Brano citato –
•••

Il corso è organizzato dal Dipartimento di Scienze della formazione e della comunicazione interculturale dell'Ateneo. E' rivolto a dirigenti scolastici, coordinatori didattici e docenti delle scuole toscane di ogni ordine e grado interessati ad accrescere la proprie competenze sui temi della multiculturalità, per migliorare la qualità dell'integrazione scolastica degli alunni con cittadinanza non italiana, soprattutto in quelle realtà geografiche dove emergono difficoltà in termini didattici e organizzativi.

"Promuovere una scuola inclusiva", spiega Loretta Fabbri, coordinatore del master, "significa renderla capace di organizzare i saperi e le relazioni tra i soggetti in funzione della convivenza con la diversità. L'apprendimento di forme di pensiero inclusivo è un modo per affrontare e contenere i processi di radicalizzazione in atto nella nostra società, promuovendo percorsi di alta formazione rispetto a un tema di stringente attualità".

E' questo il motivo per cui il Dipartimento dell'Università di Siena con sede ad Arezzo si è impegnato, grazie a un finanziamento del Ministero dell'Istruzione, dell'Università e della Ricerca e con il supporto dell'Ufficio scolastico regionale per la Toscana, a fare in modo che i partecipanti al master sviluppino conoscenze e competenze "critiche" per progettare adeguate strategie in ambito scolastico ed educativo, nonché per gestire classi plurilingue e per utilizzare al meglio gli strumenti della didattica inclusiva.

•••

[Voci da una raccolta di dati]
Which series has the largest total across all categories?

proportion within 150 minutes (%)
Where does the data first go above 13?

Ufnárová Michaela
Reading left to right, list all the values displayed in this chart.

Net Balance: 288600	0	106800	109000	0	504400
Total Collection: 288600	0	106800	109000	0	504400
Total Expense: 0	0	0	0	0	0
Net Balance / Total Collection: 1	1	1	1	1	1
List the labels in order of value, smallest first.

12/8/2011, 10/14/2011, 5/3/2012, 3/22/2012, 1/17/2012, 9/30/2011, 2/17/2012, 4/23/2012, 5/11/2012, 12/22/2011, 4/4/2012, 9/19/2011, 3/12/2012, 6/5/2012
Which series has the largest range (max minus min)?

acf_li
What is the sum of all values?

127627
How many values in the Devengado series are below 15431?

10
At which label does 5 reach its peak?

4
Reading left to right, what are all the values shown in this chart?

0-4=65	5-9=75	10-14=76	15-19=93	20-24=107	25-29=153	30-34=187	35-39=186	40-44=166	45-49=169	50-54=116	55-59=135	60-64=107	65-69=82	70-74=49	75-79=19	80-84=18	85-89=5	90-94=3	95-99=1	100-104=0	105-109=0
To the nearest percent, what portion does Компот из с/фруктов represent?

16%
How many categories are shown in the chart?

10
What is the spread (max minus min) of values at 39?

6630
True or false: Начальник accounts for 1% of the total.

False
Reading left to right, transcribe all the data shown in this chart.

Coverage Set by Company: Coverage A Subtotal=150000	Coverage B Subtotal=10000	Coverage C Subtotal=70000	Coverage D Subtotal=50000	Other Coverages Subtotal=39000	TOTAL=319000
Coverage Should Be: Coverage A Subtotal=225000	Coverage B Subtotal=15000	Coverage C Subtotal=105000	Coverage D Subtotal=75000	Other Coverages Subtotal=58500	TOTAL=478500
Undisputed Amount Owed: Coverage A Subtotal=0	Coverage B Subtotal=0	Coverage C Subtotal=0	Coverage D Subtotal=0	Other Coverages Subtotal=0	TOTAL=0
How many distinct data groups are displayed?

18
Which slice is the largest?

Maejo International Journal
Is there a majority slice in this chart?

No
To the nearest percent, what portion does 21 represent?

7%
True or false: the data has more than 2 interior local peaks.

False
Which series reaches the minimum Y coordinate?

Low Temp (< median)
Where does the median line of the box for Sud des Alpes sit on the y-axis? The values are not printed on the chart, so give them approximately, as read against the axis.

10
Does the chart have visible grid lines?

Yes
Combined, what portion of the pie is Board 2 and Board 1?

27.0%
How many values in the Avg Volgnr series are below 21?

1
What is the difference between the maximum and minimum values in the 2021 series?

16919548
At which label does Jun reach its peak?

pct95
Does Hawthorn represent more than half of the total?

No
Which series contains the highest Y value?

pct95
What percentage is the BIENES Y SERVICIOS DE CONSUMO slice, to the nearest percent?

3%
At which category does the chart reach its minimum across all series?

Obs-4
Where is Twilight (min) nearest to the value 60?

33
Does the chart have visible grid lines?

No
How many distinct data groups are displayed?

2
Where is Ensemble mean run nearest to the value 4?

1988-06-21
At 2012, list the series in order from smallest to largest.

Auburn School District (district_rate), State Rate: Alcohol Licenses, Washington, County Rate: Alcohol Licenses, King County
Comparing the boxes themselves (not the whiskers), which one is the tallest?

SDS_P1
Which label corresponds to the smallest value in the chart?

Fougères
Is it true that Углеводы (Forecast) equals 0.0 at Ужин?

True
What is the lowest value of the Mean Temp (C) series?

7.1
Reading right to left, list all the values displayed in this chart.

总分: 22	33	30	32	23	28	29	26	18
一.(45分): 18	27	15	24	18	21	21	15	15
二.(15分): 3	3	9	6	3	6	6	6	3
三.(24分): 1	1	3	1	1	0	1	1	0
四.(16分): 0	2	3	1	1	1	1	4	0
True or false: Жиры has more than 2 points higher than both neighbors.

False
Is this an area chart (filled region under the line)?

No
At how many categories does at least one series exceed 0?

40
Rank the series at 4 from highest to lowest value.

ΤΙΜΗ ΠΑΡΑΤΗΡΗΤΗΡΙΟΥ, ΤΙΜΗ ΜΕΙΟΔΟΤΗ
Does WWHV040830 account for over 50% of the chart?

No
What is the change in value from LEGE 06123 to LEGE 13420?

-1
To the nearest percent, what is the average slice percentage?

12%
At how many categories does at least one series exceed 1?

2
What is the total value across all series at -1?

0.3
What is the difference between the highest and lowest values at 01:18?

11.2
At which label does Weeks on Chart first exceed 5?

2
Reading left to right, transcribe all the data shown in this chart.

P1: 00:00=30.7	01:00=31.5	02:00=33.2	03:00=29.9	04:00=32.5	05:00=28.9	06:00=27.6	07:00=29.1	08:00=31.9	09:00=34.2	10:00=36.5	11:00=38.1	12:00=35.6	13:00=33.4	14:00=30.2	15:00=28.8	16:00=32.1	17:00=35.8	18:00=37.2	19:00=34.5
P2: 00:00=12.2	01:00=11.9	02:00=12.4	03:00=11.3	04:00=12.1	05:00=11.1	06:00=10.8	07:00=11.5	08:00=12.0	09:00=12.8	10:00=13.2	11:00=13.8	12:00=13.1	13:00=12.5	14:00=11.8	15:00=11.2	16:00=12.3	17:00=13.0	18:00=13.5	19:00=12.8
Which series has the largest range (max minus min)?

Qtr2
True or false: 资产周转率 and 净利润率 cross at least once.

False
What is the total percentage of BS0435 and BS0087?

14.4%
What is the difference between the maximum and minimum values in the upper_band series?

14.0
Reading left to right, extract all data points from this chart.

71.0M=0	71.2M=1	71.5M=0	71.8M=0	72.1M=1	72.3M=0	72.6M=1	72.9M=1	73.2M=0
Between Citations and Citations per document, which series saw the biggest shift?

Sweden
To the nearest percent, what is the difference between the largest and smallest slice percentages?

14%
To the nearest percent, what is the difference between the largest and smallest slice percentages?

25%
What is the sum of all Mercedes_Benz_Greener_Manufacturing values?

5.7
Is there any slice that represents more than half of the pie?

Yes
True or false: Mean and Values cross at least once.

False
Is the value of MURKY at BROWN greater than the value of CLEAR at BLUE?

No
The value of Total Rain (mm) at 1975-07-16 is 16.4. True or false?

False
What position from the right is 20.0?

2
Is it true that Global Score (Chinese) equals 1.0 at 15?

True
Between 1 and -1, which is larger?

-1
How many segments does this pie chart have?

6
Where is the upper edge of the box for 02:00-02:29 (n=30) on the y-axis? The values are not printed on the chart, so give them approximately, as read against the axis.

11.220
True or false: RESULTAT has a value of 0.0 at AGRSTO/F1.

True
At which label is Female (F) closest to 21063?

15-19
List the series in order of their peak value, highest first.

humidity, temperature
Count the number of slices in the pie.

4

•••

Esercizi da svolgere –
1 - Riassumi il brano citato in due frasi.
2 - Traduci in inglese questa frase del brano citato: "L'apprendimento di forme di pensiero inclusivo è un modo per affrontare e contenere i processi di radicalizzazione in atto nella nostra società, promuovendo percorsi di alta formazione rispetto a un tema di stringente attualità".

Esercizio svolto –
1 - Il corso, organizzato dal Dipartimento di Scienze della formazione e della comunicazione interculturale dell'Ateneo, è rivolto a dirigenti scolastici, coordinatori didattici e docenti delle scuole toscane che vogliono accrescere le proprie competenze sulla multiculturalità, per migliorare l'integrazione scolastica degli alunni con cittadinanza non italiana. Con un finanziamento del Ministero dell'Istruzione, dell'Università e della Ricerca e con il supporto dell'Ufficio scolastico regionale per la Toscana, il Dipartimento dell'Università di Siena con sede ad Arezzo si è impegnato affinché i partecipanti al master sviluppino conoscenze e competenze critiche per progettare strategie in ambito scolastico ed educativo, gestire classi plurilingue e usare al meglio gli strumenti della didattica inclusiva.

2 - Learning inclusive ways of thinking is a way to address and contain the processes of radicalization underway in our society, by promoting advanced training programs on a highly topical issue.